半導体補助金は昨年8月に成立した関連法に盛り込まれた。総額は527億ドルに及び、今回は第1弾として製造を対象にする。最先端のロジックやメモリーチップの生産拡大を目指す。研究開発向けの補助金は今秋に始める。
米商務省は28日、申請の条件を指針として示した。中国との取引を大幅に制限するのが柱となる。中国を中心に安全保障上の懸念がある外国企業と共同研究をしたり技術提供をしたりした場合は全額返金を求める。
1.5億ドル以上の資金を受け取る企業は、事前予測を超えた収益がでた場合には政府に一部を返還する。自社株買いや配当金に使用するのも禁じる。女性労働者が働きやすいように保育サービスの整備も求める。
補助金の受給を見こして、既に多くの企業が米国で投資を始めている。半導体受託生産で世界最大手の台湾積体電路製造(TSMC)はアリゾナ州で高性能の「4ナノ(ナノは10億分の1)品」を生産する。同州の総投資額は400億ドルで、米国では過去最大級の海外投資になる。
米インテルや韓国サムスン電子も生産を拡大する。レモンド商務長官は日本企業にも活用を呼びかける。同氏は「我々の目標は、最先端のチップを生産できる全ての企業が米国内で大規模に生産をおこなう唯一の国にすることだ」と強調する。

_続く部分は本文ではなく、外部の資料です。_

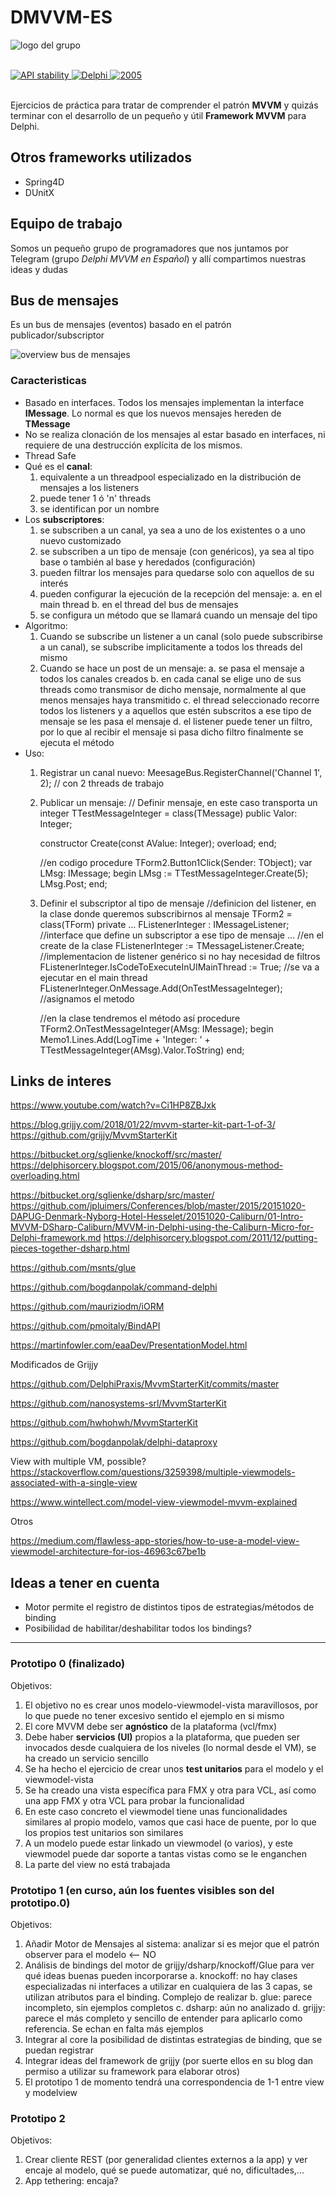 ﻿# DMVVM-ES

![logo del grupo](logo-grupo.png)

<br/>
<div>
  <!-- Stability -->
  <a href="https://nodejs.org/api/documentation.html#documentation_stability_index">
    <img src="https://img.shields.io/badge/stability-experimental-orange.svg?style=flat-square"
      alt="API stability" />
  </a>
  <!-- Standard -->
  <a href="https://img.shields.io/badge">
    <img src="https://img.shields.io/badge/Language-Delphi-brightgreen.svg"
      alt="Delphi" />
  </a>
  <!-- Standard -->
  <a href="https://img.shields.io/badge">
    <img src="https://img.shields.io/badge/Date-2020-red.svg"
      alt="2005" />
  </a>
</div>
<br/>

Ejercicios de práctica para tratar de comprender el patrón **MVVM** y quizás terminar con el desarrollo de un pequeño y útil **Framework MVVM** para Delphi.

## Otros frameworks utilizados

* Spring4D
* DUnitX

## Equipo de trabajo

Somos un pequeño grupo de programadores que nos juntamos por Telegram (grupo *Delphi MVVM en Español*) y allí compartimos nuestras ideas y dudas

## Bus de mensajes

Es un bus de mensajes (eventos) basado en el patrón publicador/subscriptor

![overview bus de mensajes](Overview-Bus-Mensajes.png)

### Caracteristicas

* Basado en interfaces. Todos los mensajes implementan la interface **IMessage**. Lo normal es que los nuevos mensajes hereden de **TMessage**
* No se realiza clonación de los mensajes al estar basado en interfaces, ni requiere de una destrucción explícita de los mismos.
* Thread Safe
* Qué es el **canal**:
	1. equivalente a un threadpool especializado en la distribución de mensajes a los listeners
	2. puede tener 1 ó 'n' threads
	3. se identifican por un nombre
* Los **subscriptores**:
	1. se subscriben a un canal, ya sea a uno de los existentes o a uno nuevo customizado
	2. se subscriben a un tipo de mensaje (con genéricos), ya sea al tipo base o también al base y heredados (configuración)
	3. pueden filtrar los mensajes para quedarse solo con aquellos de su interés
	4. pueden configurar la ejecución de la recepción del mensaje:
		a. en el main thread
		b. en el thread del bus de mensajes
	5. se configura un método que se llamará cuando un mensaje del tipo 
* Algoritmo:
	1. Cuando se subscribe un listener a un canal (solo puede subscribirse a un canal), se subscribe implicitamente a todos los threads del mismo
	2. Cuando se hace un post de un mensaje:
		a. se pasa el mensaje a todos los canales creados
		b. en cada canal se elige uno de sus threads como transmisor de dicho mensaje, normalmente al que menos mensajes haya transmitido
		c. el thread seleccionado recorre todos los listeners y a aquellos que estén subscritos a ese tipo de mensaje se les pasa el mensaje
		d. el listener puede tener un filtro, por lo que al recibir el mensaje si pasa dicho filtro finalmente se ejecuta el método
* Uso:
	1. Registrar un canal nuevo: MeesageBus.RegisterChannel('Channel 1', 2);  // con 2 threads de trabajo
	2. Publicar un mensaje:
        // Definir mensaje, en este caso transporta un integer
		TTestMessageInteger = class(TMessage)
		public
		Valor: Integer;

		constructor Create(const AValue: Integer); overload;
		end;
		
		//en codigo
		procedure TForm2.Button1Click(Sender: TObject);
		var
		  LMsg: IMessage;
		begin
		  LMsg := TTestMessageInteger.Create(5);
		  LMsg.Post;
		end;
	3. Definir el subscriptor al tipo de mensaje
		//definicion del listener, en la clase donde queremos subscribirnos al mensaje
		TForm2 = class(TForm)
		private
		  ...
		  FListenerInteger  : IMessageListener<TTestMessageInteger>; //interface que define un subscriptor a ese tipo de mensaje
		  ... 
		//en el create de la clase
		FListenerInteger := TMessageListener<TTestMessageInteger>.Create;  //implementacion de listener genérico si no hay necesidad de filtros
		FListenerInteger.IsCodeToExecuteInUIMainThread := True; //se va a ejecutar en el main thread
		FListenerInteger.OnMessage.Add(OnTestMessageInteger); //asignamos el metodo
		
		//en la clase tendremos el método así
		procedure TForm2.OnTestMessageInteger(AMsg: IMessage);
		begin
		  Memo1.Lines.Add(LogTime + 'Integer: ' + TTestMessageInteger(AMsg).Valor.ToString)
		end;

## Links de interes

https://www.youtube.com/watch?v=Ci1HP8ZBJxk

https://blog.grijjy.com/2018/01/22/mvvm-starter-kit-part-1-of-3/
https://github.com/grijjy/MvvmStarterKit

https://bitbucket.org/sglienke/knockoff/src/master/
https://delphisorcery.blogspot.com/2015/06/anonymous-method-overloading.html

https://bitbucket.org/sglienke/dsharp/src/master/
https://github.com/jpluimers/Conferences/blob/master/2015/20151020-DAPUG-Denmark-Nyborg-Hotel-Hesselet/20151020-Caliburn/01-Intro-MVVM-DSharp-Caliburn/MVVM-in-Delphi-using-the-Caliburn-Micro-for-Delphi-framework.md
https://delphisorcery.blogspot.com/2011/12/putting-pieces-together-dsharp.html

https://github.com/msnts/glue

https://github.com/bogdanpolak/command-delphi

https://github.com/mauriziodm/iORM

https://github.com/pmoitaly/BindAPI

https://martinfowler.com/eaaDev/PresentationModel.html

Modificados de Grijjy

https://github.com/DelphiPraxis/MvvmStarterKit/commits/master

https://github.com/nanosystems-srl/MvvmStarterKit

https://github.com/hwhohwh/MvvmStarterKit

https://github.com/bogdanpolak/delphi-dataproxy

View with multiple VM, possible?
https://stackoverflow.com/questions/3259398/multiple-viewmodels-associated-with-a-single-view

https://www.wintellect.com/model-view-viewmodel-mvvm-explained

Otros

https://medium.com/flawless-app-stories/how-to-use-a-model-view-viewmodel-architecture-for-ios-46963c67be1b


## Ideas a tener en cuenta

* Motor permite el registro de distintos tipos de estrategias/métodos de binding
* Posibilidad de habilitar/deshabilitar todos los bindings?

***

### Prototipo 0 (finalizado)

Objetivos:
1. El objetivo no es crear unos modelo-viewmodel-vista maravillosos, por lo que puede no tener excesivo sentido el ejemplo en si mismo
2. El core MVVM debe ser **agnóstico** de la plataforma (vcl/fmx)
3. Debe haber **servicios (UI)** propios a la plataforma, que pueden ser invocados desde cualquiera de los niveles (lo normal desde el VM), se ha creado un servicio sencillo
4. Se ha hecho el ejercicio de crear unos **test unitarios** para el modelo y el viewmodel-vista
5. Se ha creado una vista específica para FMX y otra para VCL, así como una app FMX y otra VCL para probar la funcionalidad
6. En este caso concreto el viewmodel tiene unas funcionalidades similares al propio modelo, vamos que casi hace de puente, por lo que los propios test unitarios son similares
7. A un modelo puede estar linkado un viewmodel (o varios), y este viewmodel puede dar soporte a tantas vistas como se le enganchen
8. La parte del view no está trabajada

### Prototipo 1 (en curso, aún los fuentes visibles son del prototipo.0)

Objetivos:
1. Añadir Motor de Mensajes al sistema: analizar si es mejor que el patrón observer para el modelo    <-- NO
2. Análisis de bindings del motor de grijjy/dsharp/knockoff/Glue para ver qué ideas buenas pueden incorporarse
	a. knockoff: no hay clases especializadas ni interfaces a utilizar en cualquiera de las 3 capas, se utilizan atributos para el binding. Complejo de realizar
	b. glue: parece incompleto, sin ejemplos completos
	c. dsharp: aún no analizado
	d. grijjy: parece el más completo y sencillo de entender para aplicarlo como referencia. Se echan en falta más ejemplos
3. Integrar al core la posibilidad de distintas estrategias de binding, que se puedan registrar
4. Integrar ideas del framework de grijjy (por suerte ellos en su blog dan permiso a utilizar su framework para elaborar otros)
5. El prototipo 1 de momento tendrá una correspondencia de 1-1 entre view y modelview

### Prototipo 2

Objetivos:
1. Crear cliente REST (por generalidad clientes externos a la app) y ver encaje al modelo, qué se puede automatizar, qué no, dificultades,...
2. App tethering: encaja?

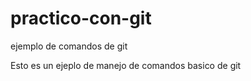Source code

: # practico-con-git
ejemplo de comandos de git

Esto es un ejeplo de manejo de comandos basico de git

巨額補助金は先端半導体の優位性で中国を上回るための戦略の一環だ。商務省によると、中国は過去2年間、ある特定チップの生産能力で世界の80%以上を占めたという。米国は1990年に世界のチップ生産の約4割を占めていたが、現在は1割に落ちた。輸出規制で中国への技術流出を抑え、補助金で米国への技術流入を進める。
米国の動きは補助金合戦を誘発している。欧州連合(EU)は1345億ユーロ(約20兆円)を拠出する計画だ。日本も累計2兆円規模の補助を打ち出し、国内投資を支援する。
もともと中国は25年に自給率を70%まで高める国家目標を掲げ、巨額の補助金を投入してきた経緯がある。米欧日も中国式に追随する形で、世界の半導体生産には保護主義の懸念が強まっている。TSMC創業者の張忠謀(モリス・チャン)氏は昨年末、アリゾナ州の工場建設を祝う式典で「地政学的な変化があった。自由貿易はほぼ死んだ」と言及した。